The feasibility of natural orifice translumenal endoscopic surgery (NOTES) resection for rectal cancer has been demonstrated in both survival swine and fresh human cadaveric models. In preparation for transitioning to human application, our group has performed transanal NOTES rectal resection in a large series of human cadavers. This experience both solidified the feasibility of resection and allowed optimization of technique prior to clinical application. Improvement in specimen length and operative time was demonstrated with increased experience and newer platforms. This extensive laboratory experience has paved the way for successful clinical translation resulting in an ongoing clinical trial. To date, based on published reports, 4 human subjects have undergone successful hybrid transanal NOTES resection of rectal cancer. While promising, instrument limitations continue to hinder a pure transanal approach. Careful patient selection and continued development of new endoscopic and flexible-tip instruments are imperative prior to pure NOTES clinical application.

1. Introduction

Just as laparoscopy resulted in a major paradigm shift in the field of gastrointestinal surgery, NOTES has the potential to be equally as ground breaking and likely represents the next step in the evolution of minimally invasive surgery [1]. Proposed advantages of NOTES include faster recovery time, shorter hospital stays, improved pain control, and avoidance of potential abdominal wall complications including wound infection and hernia [2]. The range of operations under investigation is rapidly increasing. Currently, transvaginal, transgastric, transesophageal, and transanal approaches have been described. The international and national experience now counts several thousand cases of successfully performed hybrid transvaginal NOTES procedures including but not limited to cholecystectomy, nephrectomy, and vertical sleeve gastrectomy [39]. Progress however, continues to be hampered by instrument limitations as well as safety concerns regarding NOTES translumenal access, particularly regarding access closure.

Transanal access for colon resection has been proven safe and feasible in both swine and fresh human cadaveric models [10, 11]. The advantages of transanal access for colorectal resection are multiple. First, the availability of well-established platforms such as transanal endoscopic microsurgery (TEM) to gain access to the peritoneal cavity facilitates performance of endorectal and transrectal procedures [12]. Second, creation of the enterotomy though the organ to be resected rather than an otherwise healthy organ obviates concerns regarding safe, reproducible closure associated with other NOTES access points. In 2007, Whiteford et al. described the first transanal NOTES radical sigmoidectomy in human cadavers [13]. Although colon and mesenteric dissection could be technically achieved with use of the TEM platform, difficulties were encountered with mobilization of adequate specimen length secondary to instrument inability to overcome anatomic constraints. While instrument limitations continue to be a barrier to pure application of transanal NOTES resection, this approach has since been optimized in both a swine and fresh human cadaveric model. Based on this work, human clinical trials are currently underway worldwide [1416].

The aim of this paper is to provide a review of our experience with transanal NOTES colorectal resection as well as an update on the current status of human clinical trials worldwide.
################
_Directions_
- A) From the passage on transanal NOTES rectal resection, list every NOTES approach it says has been described so far.
- B) Please continue the passage on transanal NOTES rectal resection, starting after its last sentence.

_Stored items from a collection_
################
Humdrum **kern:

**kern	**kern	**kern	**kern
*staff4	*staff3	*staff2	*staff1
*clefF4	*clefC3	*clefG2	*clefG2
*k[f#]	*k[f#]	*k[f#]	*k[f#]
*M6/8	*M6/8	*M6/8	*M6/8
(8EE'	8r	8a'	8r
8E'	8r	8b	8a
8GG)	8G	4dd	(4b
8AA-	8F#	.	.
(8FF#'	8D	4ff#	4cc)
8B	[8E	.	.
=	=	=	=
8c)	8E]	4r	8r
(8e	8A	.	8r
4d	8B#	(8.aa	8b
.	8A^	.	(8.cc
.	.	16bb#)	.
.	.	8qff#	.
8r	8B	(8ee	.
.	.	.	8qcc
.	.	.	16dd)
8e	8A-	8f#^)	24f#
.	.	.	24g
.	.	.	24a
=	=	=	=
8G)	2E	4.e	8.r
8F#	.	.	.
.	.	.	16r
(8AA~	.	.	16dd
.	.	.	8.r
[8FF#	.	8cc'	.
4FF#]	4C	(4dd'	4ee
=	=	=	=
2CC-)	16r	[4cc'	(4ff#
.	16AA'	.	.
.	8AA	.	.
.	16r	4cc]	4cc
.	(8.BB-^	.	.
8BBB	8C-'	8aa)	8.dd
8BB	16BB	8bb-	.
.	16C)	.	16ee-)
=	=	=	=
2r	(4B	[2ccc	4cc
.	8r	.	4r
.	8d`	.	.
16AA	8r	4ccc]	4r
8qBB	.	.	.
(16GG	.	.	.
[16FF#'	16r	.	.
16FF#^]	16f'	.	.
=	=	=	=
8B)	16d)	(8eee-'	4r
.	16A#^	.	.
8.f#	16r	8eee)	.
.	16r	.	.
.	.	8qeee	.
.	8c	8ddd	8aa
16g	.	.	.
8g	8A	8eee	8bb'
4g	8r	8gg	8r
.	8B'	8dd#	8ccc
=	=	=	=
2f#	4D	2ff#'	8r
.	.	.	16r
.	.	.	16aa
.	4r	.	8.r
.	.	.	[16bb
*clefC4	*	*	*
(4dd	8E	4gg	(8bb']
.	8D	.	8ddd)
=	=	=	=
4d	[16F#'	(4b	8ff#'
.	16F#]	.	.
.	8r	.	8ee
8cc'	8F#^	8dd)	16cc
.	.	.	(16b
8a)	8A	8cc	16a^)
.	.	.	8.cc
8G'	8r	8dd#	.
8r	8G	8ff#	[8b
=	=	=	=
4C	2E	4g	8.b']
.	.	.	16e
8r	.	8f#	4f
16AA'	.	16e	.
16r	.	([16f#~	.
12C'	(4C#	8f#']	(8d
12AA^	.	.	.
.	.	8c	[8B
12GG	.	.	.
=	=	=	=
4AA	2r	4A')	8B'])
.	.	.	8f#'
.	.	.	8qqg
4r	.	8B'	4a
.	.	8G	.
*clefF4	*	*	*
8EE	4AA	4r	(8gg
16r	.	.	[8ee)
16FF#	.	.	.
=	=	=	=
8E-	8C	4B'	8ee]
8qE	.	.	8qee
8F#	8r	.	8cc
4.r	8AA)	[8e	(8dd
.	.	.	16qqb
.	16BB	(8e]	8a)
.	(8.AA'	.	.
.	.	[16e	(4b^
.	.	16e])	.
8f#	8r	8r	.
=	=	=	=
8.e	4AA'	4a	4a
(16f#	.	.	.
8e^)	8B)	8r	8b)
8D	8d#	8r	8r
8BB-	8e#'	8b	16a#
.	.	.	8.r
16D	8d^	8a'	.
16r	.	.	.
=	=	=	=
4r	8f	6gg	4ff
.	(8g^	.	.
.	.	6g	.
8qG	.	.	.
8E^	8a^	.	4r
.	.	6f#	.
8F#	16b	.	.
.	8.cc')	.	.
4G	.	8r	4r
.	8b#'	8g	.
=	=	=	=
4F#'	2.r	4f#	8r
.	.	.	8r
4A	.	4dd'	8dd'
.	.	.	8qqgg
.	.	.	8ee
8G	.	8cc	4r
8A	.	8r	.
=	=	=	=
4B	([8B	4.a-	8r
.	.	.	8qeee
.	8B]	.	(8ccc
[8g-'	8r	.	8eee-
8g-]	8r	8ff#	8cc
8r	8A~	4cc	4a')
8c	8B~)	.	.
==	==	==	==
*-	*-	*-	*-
################
_Responses to the exercise_
- A) Transvaginal, transgastric, transesophageal, transanal

- B)
2. Technique Development

To determine the feasibility of transanal NOTES rectosigmoid resection, a pilot study using a nonsurvival porcine model was performed [11]. Rectosigmoid resection using the TEM platform was replicated in this model. A purse-string suture was placed in the distal rectum to prevent fecal outflow and contamination. Following this, full-thickness incision of the rectal wall was performed. Upon entry into the presacral space, en-bloc resection of the rectosigmoid colon and its mesentery could be performed endoscopically. Once the peritoneal reflection was reached, the peritoneal cavity was entered and dissection of the sigmoid colon continued proximally until anatomic and instrument limitations were encountered. The colon was then pulled out through the anus, transected and a stapled colorectal anastomosis performed. Figures 1(a) and 1(b).

Figure 1: (a) Tranasanal extraction of specimen following completely NOTES in a swine survival model. (b) Intact stapled coloanal anastomosis following specimen transection.

From this nonsurvival model, several key limitations were identified and addressed. First, the sharp angle of the sacral promontory and narrow swine pelvis hindered proximal dissection. In an attempt to overcome these anatomic limitations, a combined transgastric and transanal approach was attempted. While prolonging operative time, dual transanal and transgastric approach improved visualization, retraction, and ultimately mobilization of the proximal colon yielding additional specimen length. The addition of transgastric endoscopic access resulted in an average gain of 5.8 cm in colon length [11]. Other anatomic constraints included the flaccid swine bladder which obscures the rectosigmoid, spiral colon configuration, and lack of a true splenic flexure making proximal colonic mobilization more challenging. To overcome these anatomic challenges, exposure was improved by positioning animals in the Trendelenburg and right lateral decubitus position.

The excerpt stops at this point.